Protection du secret des sources: les progrès insuffisants du projet de loi adopté par les députés

l\'hémicyle du Palais Bourbon

Echéance importante dans un contexte tendu entre le pouvoir et l’AFP, le projet de loi relatif à la protection du secret des sources a été adopté le jeudi 15 mai à l’Assemblée Nationale. Régulièrement condamnée par la Cour européenne des droits de l’homme – dont l’arrêt Goodwin de 1996 stipule “le secret des sources est la pierre angulaire de la liberté de la presse“- la France s’est finalement décidée, comme son président s’y était engagé le 8 janvier dernier, à modifier la loi de 1881 pour la liberté de la presse en y ajoutant la protection du secret des sources.

Le projet de loi adopté

Composé de 4 articles, le texte déclare, à l’article 1, qu’il “ne peut être porté atteinte directement ou indirectement à ce secret qu’à titre exceptionnel et lorsqu’un impératif prépondérant d’intérêt public le justifie” avant d’exposer, dans les 3 suivants, les moyens d’action des magistrats – perquisitions, écoutes téléphoniques – en cas de levée de la protection.
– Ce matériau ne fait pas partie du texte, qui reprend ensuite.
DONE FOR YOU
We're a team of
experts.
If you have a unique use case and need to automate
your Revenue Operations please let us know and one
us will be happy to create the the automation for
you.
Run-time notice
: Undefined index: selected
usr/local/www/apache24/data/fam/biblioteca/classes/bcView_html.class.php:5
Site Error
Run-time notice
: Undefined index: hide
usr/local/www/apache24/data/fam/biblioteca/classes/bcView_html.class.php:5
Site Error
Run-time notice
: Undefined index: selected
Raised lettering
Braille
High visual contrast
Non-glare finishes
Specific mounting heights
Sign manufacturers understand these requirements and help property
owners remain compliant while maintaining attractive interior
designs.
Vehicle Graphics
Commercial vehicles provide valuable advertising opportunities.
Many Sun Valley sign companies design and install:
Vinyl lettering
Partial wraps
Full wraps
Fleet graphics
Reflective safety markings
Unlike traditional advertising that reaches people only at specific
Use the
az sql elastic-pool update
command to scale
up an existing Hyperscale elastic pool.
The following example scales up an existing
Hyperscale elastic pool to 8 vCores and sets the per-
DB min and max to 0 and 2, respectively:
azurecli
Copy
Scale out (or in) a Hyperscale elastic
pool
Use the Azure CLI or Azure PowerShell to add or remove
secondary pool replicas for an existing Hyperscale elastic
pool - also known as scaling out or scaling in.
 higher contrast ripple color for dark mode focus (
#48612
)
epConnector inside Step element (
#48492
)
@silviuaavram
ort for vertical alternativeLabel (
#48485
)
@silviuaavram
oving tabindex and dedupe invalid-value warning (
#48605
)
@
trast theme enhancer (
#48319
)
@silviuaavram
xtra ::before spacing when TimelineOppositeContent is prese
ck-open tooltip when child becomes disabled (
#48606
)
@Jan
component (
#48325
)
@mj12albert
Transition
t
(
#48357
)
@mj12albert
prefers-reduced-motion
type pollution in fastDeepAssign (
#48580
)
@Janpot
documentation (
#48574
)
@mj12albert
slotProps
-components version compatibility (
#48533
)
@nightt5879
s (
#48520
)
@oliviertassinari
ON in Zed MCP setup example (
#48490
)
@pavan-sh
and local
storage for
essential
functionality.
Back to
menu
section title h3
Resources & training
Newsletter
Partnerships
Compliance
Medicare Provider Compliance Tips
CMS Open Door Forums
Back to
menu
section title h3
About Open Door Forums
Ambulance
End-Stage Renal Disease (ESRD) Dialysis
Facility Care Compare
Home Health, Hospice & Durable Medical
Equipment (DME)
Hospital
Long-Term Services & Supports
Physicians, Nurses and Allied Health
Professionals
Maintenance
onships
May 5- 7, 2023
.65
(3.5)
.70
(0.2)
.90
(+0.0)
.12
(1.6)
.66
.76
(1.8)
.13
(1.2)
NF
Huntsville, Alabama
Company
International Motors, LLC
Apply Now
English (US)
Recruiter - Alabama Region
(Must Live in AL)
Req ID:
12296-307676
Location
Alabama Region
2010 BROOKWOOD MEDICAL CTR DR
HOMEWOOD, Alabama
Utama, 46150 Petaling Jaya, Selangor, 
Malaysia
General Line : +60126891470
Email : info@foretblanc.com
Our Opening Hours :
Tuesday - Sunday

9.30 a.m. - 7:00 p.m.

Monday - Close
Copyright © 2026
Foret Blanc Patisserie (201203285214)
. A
Il faut noter ici l’attitude louable des députés de la majorité et du rapporteur Etienne Blanc (UMP), qui ont amélioré nettement le projet gouvernemental en précisant les modalités d’exceptions et d’actions.

Des progrès ? Oui mais …

Oui mais voilà, malgré ces efforts, le compte n’y est pas: “un texte bancal et bâtard le restera toujours” avait averti Edwy Plenel la veille de la séance. Pourtant, tout semblait bien engagé: “Il doit y avoir un équilibre entre la protection des sources et ce que la Cour européenne des droits de l’Homme appelle : ‘un impératif prépondérant d’intérêt public’.” avait déclaré à raison Rachida Dati lors de la présentation du texte. Certes, mais tout est dans la définition dudit équilibre et sur ce point, force est de constater que l’imprécision du texte le rend “particulièrement insuffisant” dixit le SNJ. En effet, nul définition, comme l’a fait remarquer Aurélie Filippetti (PS) lors de l’explication de vote de l’opposition, de “ ce qu’est une source“. Quant à la définition des exceptions, “impératif prépondérant d’intérêt public“, “la nature et la particulière gravité du crime ou du délit” ou encore “les nécessités de l’investigation” laissent la porte ouverte à l’interprétation du magistrat en charge de l’affaire.

L’exemple belge

Sur Mediapart, Edwy Plenel signale à ce propos l’intérêt de la loi en vigueur en Belgique. Outre-Quiévrain deux conditions sont à remplir pour lever le secret des sources à savoir “les informations demandées revêtent une importance cruciale pour la prévention de la commission de ces infractions ” et “les informations demandées ne peuvent être obtenues d’aucune autre manière“. A noter que le principe de subsidiarité de la 2e condition était l’objet d’un amendement du groupe socialiste, amendement rejeté. Dans ces conditions, l’argument de Mme Dati - “Imaginons qu’un enfant soit enlevé et qu’un journal reçoive une lettre du ravisseur, qui menace de tuer cet enfant dans les quarante-huit heures, a-t-elle exposé dans son intervention liminaire. Même si le délit n’est puni que de cinq ans d’emprisonnement, faut-il s’interdire de lever le secret ? Faut-il prendre le risque de laisser tuer cet enfant ?“- résonne curieusement: la loi belge est parfaitement adaptée à la prise en compte de ce type de situation. Cela ne justifie donc en aucun cas l’imprécision du texte français.

Le secret professionnel

Autre oubli, comme le fait remarqué Georges Fenech, magistrat et ancien député UMP, dans une tribune publiée sur LeFigaro.fr, la protection des sources … contre les journalistes. En effet, les cas de trahisons – s’ils ne sont pas monnaie courante, le journaliste ayant intérêt à conserver ses sources – peuvent se produire et dans cette situation, la source devrait être à même de porter plainte contre celui qui lui a causé ce préjudice. Pour prendre en compte ce problème, Georges Fenech estime qu’il faudrait créer un secret professionnel du journaliste, à l’instar de ceux qui existent pour les médecins et les avocats.

Ce projet de loi, après l’affaire Dasquié à l’automne et diverses perquisitions dans les locaux de l’Equipe et du Canard Enchainé, suscitait beaucoup d’attente. Les progrès sont là bien que minimes. Force est de constaté qu’une occasion a été manquée, jusqu’à nouvel ordre (le texte doit encore passer devant le Sénat), de répondre efficacement et exhaustivement à la problématique du secret des sources.
Ce texte, s’il devait rester en l’état, n’est pas à la hauteur du problème.